Grading final exams is downright torturous sometimes. As many have posted recently, the onslaught of grading and commenting in the final weeks of the semester often means that the time pressures overshadow good teaching, and perhaps even thoughtful assessment.

And while that can certainly be true, I am also struck by a kind of human drama that it contains. As I am reading these exams, I understand that for many students, something really important hinges on what gets written under pressure in that two hour window.

In some cases, reading these can be a joy: seeing students make connections and draw out themes that actually go beyond what we discussed in class elicits a joyful "yes!" from me--not only do I derive a certain kind of pleasure from seeing a new connection made, but I am also professionally gratified that I am in part teaching these students more than just the material, but how to handle the material on their own.

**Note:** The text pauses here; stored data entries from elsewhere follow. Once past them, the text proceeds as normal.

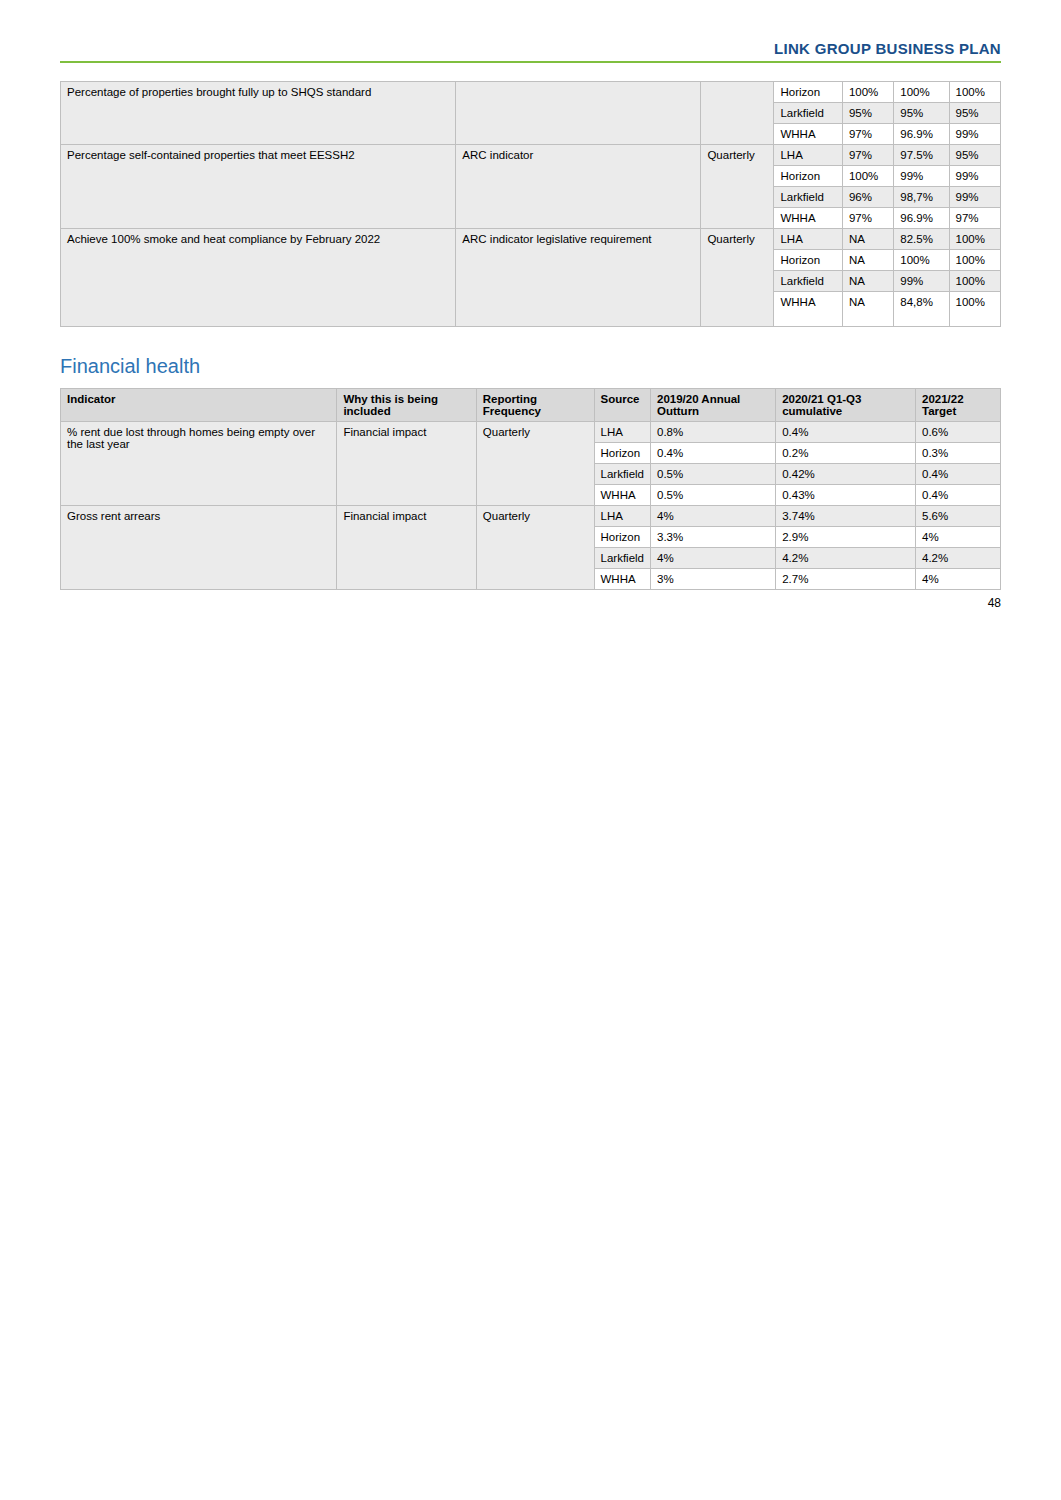LINK GROUP BUSINESS PLAN
| Percentage of properties brought fully up to SHQS standard | | | Horizon | 100% | 100% | 100% |
| Larkfield | 95% | 95% | 95% |
| WHHA | 97% | 96.9% | 99% |
| Percentage self-contained properties that meet EESSH2 | ARC indicator | Quarterly | LHA | 97% | 97.5% | 95% |
| Horizon | 100% | 99% | 99% |
| Larkfield | 96% | 98,7% | 99% |
| WHHA | 97% | 96.9% | 97% |
| Achieve 100% smoke and heat compliance by February 2022 | ARC indicator legislative requirement | Quarterly | LHA | NA | 82.5% | 100% |
| Horizon | NA | 100% | 100% |
| Larkfield | NA | 99% | 100% |
| WHHA | NA | 84,8% | 100% |
Financial health
| Indicator | Why this is being included | Reporting Frequency | Source | 2019/20 Annual Outturn | 2020/21 Q1-Q3 cumulative | 2021/22 Target |
| % rent due lost through homes being empty over the last year | Financial impact | Quarterly | LHA | 0.8% | 0.4% | 0.6% |
| Horizon | 0.4% | 0.2% | 0.3% |
| Larkfield | 0.5% | 0.42% | 0.4% |
| WHHA | 0.5% | 0.43% | 0.4% |
| Gross rent arrears | Financial impact | Quarterly | LHA | 4% | 3.74% | 5.6% |
| Horizon | 3.3% | 2.9% | 4% |
| Larkfield | 4% | 4.2% | 4.2% |
| WHHA | 3% | 2.7% | 4% |
48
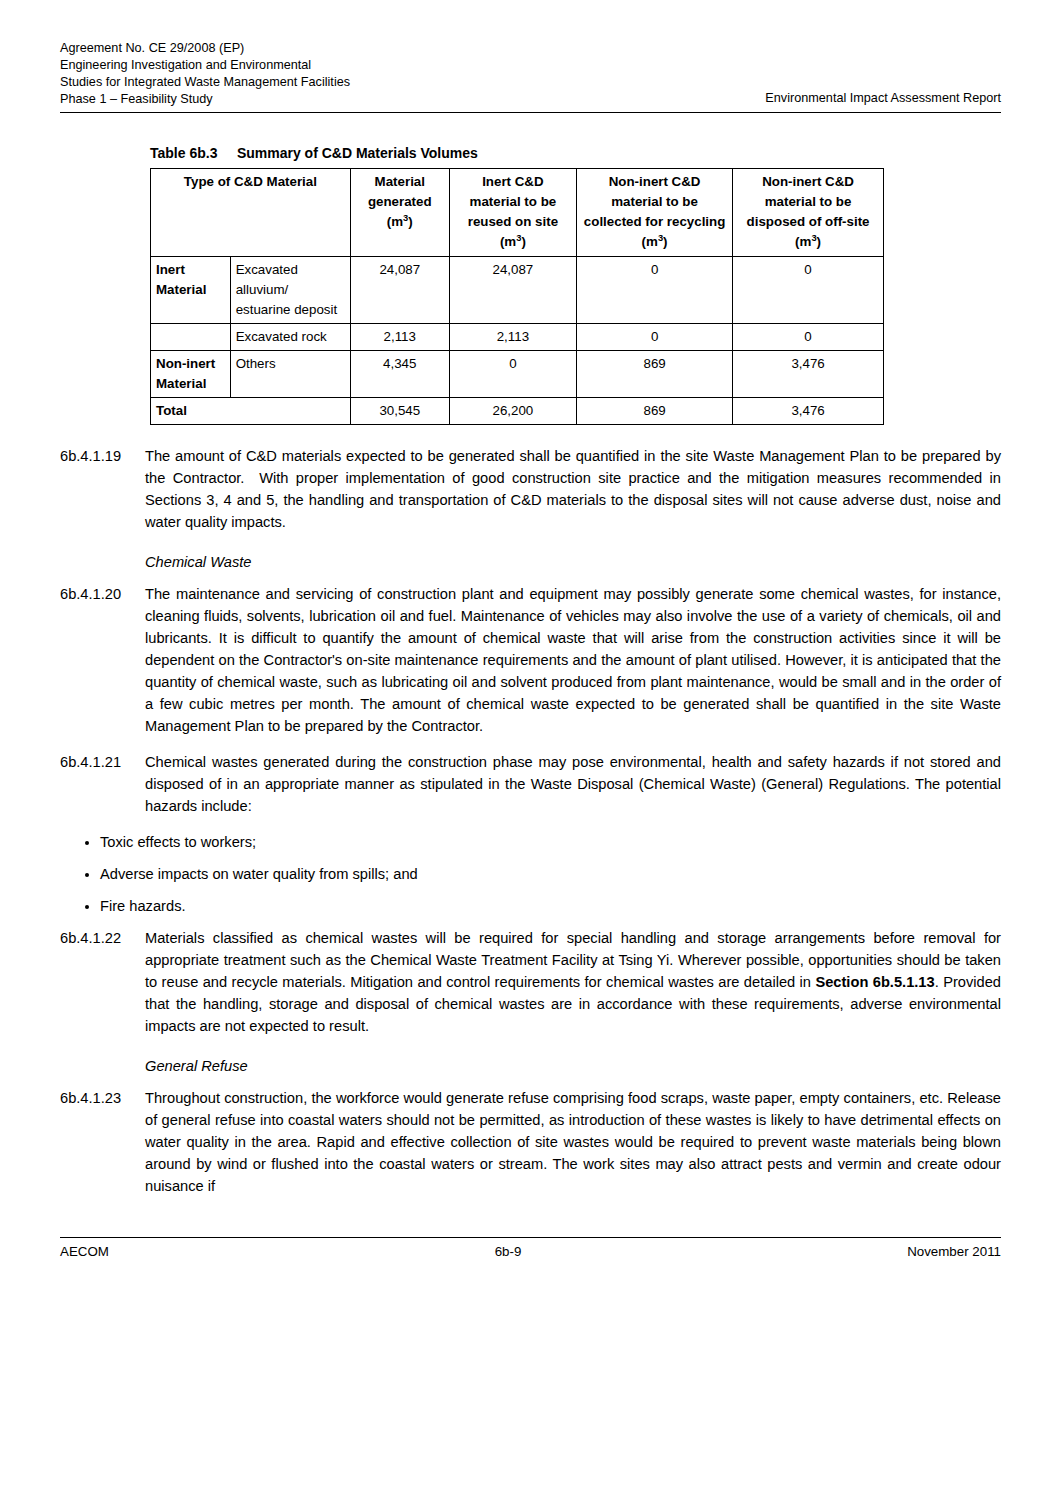Agreement No. CE 29/2008 (EP)
Engineering Investigation and Environmental
Studies for Integrated Waste Management Facilities
Phase 1 – Feasibility Study
Environmental Impact Assessment Report
Table 6b.3 Summary of C&D Materials Volumes
| Type of C&D Material | Material generated (m 3 ) | Inert C&D material to be reused on site (m 3 ) | Non-inert C&D material to be collected for recycling (m 3 ) | Non-inert C&D material to be disposed of off-site (m 3 ) |
| --- | --- | --- | --- | --- |
| Inert Material | Excavated alluvium/ estuarine deposit | 24,087 | 24,087 | 0 | 0 |
| | Excavated rock | 2,113 | 2,113 | 0 | 0 |
| Non-inert Material | Others | 4,345 | 0 | 869 | 3,476 |
| Total | 30,545 | 26,200 | 869 | 3,476 |
6b.4.1.19
The amount of C&D materials expected to be generated shall be quantified in the site Waste Management Plan to be prepared by the Contractor. With proper implementation of good construction site practice and the mitigation measures recommended in Sections 3, 4 and 5, the handling and transportation of C&D materials to the disposal sites will not cause adverse dust, noise and water quality impacts.
Chemical Waste
6b.4.1.20
The maintenance and servicing of construction plant and equipment may possibly generate some chemical wastes, for instance, cleaning fluids, solvents, lubrication oil and fuel. Maintenance of vehicles may also involve the use of a variety of chemicals, oil and lubricants. It is difficult to quantify the amount of chemical waste that will arise from the construction activities since it will be dependent on the Contractor's on-site maintenance requirements and the amount of plant utilised. However, it is anticipated that the quantity of chemical waste, such as lubricating oil and solvent produced from plant maintenance, would be small and in the order of a few cubic metres per month. The amount of chemical waste expected to be generated shall be quantified in the site Waste Management Plan to be prepared by the Contractor.
6b.4.1.21
Chemical wastes generated during the construction phase may pose environmental, health and safety hazards if not stored and disposed of in an appropriate manner as stipulated in the Waste Disposal (Chemical Waste) (General) Regulations. The potential hazards include:
Toxic effects to workers;
Adverse impacts on water quality from spills; and
Fire hazards.
6b.4.1.22
Materials classified as chemical wastes will be required for special handling and storage arrangements before removal for appropriate treatment such as the Chemical Waste Treatment Facility at Tsing Yi. Wherever possible, opportunities should be taken to reuse and recycle materials. Mitigation and control requirements for chemical wastes are detailed in Section 6b.5.1.13. Provided that the handling, storage and disposal of chemical wastes are in accordance with these requirements, adverse environmental impacts are not expected to result.
General Refuse
6b.4.1.23
Throughout construction, the workforce would generate refuse comprising food scraps, waste paper, empty containers, etc. Release of general refuse into coastal waters should not be permitted, as introduction of these wastes is likely to have detrimental effects on water quality in the area. Rapid and effective collection of site wastes would be required to prevent waste materials being blown around by wind or flushed into the coastal waters or stream. The work sites may also attract pests and vermin and create odour nuisance if
AECOM
6b-9
November 2011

And of course there are the students who can spin out 100 words that mention a major theme we discussed in class, but do nothing with it. They make up the big middle of the class, and it's easy to keep an emotional distance from their plights--the work is easy to evaluate because it fits so neatly into the kind of grading rubrics we can construct for ourselves.

It is the test case that gets maddening. I've just graded the exam of a student who struggle through much of the first part of the semester, but just after midterm, seemed to step it up: His final paper was a huge improvement (and clearly HIS improvement, since those kinds of leaps always raise little red plagiarism flags), and his contribution to a solid group project at the end of the class left me hopeful about his exam. So as I read it, I realize that while he's mentioning ideas more sophisticated than many of his peers are, he's not explaining any of them with any thoroughness. Each questtion, then brings a glimmer of hope and expectation based on the right keywords and ideas, but always is followed by this almost unnamebale feeling: the one that inspires amateur bowlers to tilt to the left as the will their bowling balls in that direction. I want to "will" his answers into more detail, but in the end, they're jsut the reight keywords, not an actual thoughtful answer. At the end of his exam, he's earned just a mid-C, and I know he's capable of so much more.

I was once told that while we can try to assess on talent, potential, or effort, the only honest assessment can be based on actual acheivement. At moments like this, when you want to bring a student from potential into acheivement merely with the force of a readerly will, that's a hard pill to swallow, and a hard bit of honesty to own up to.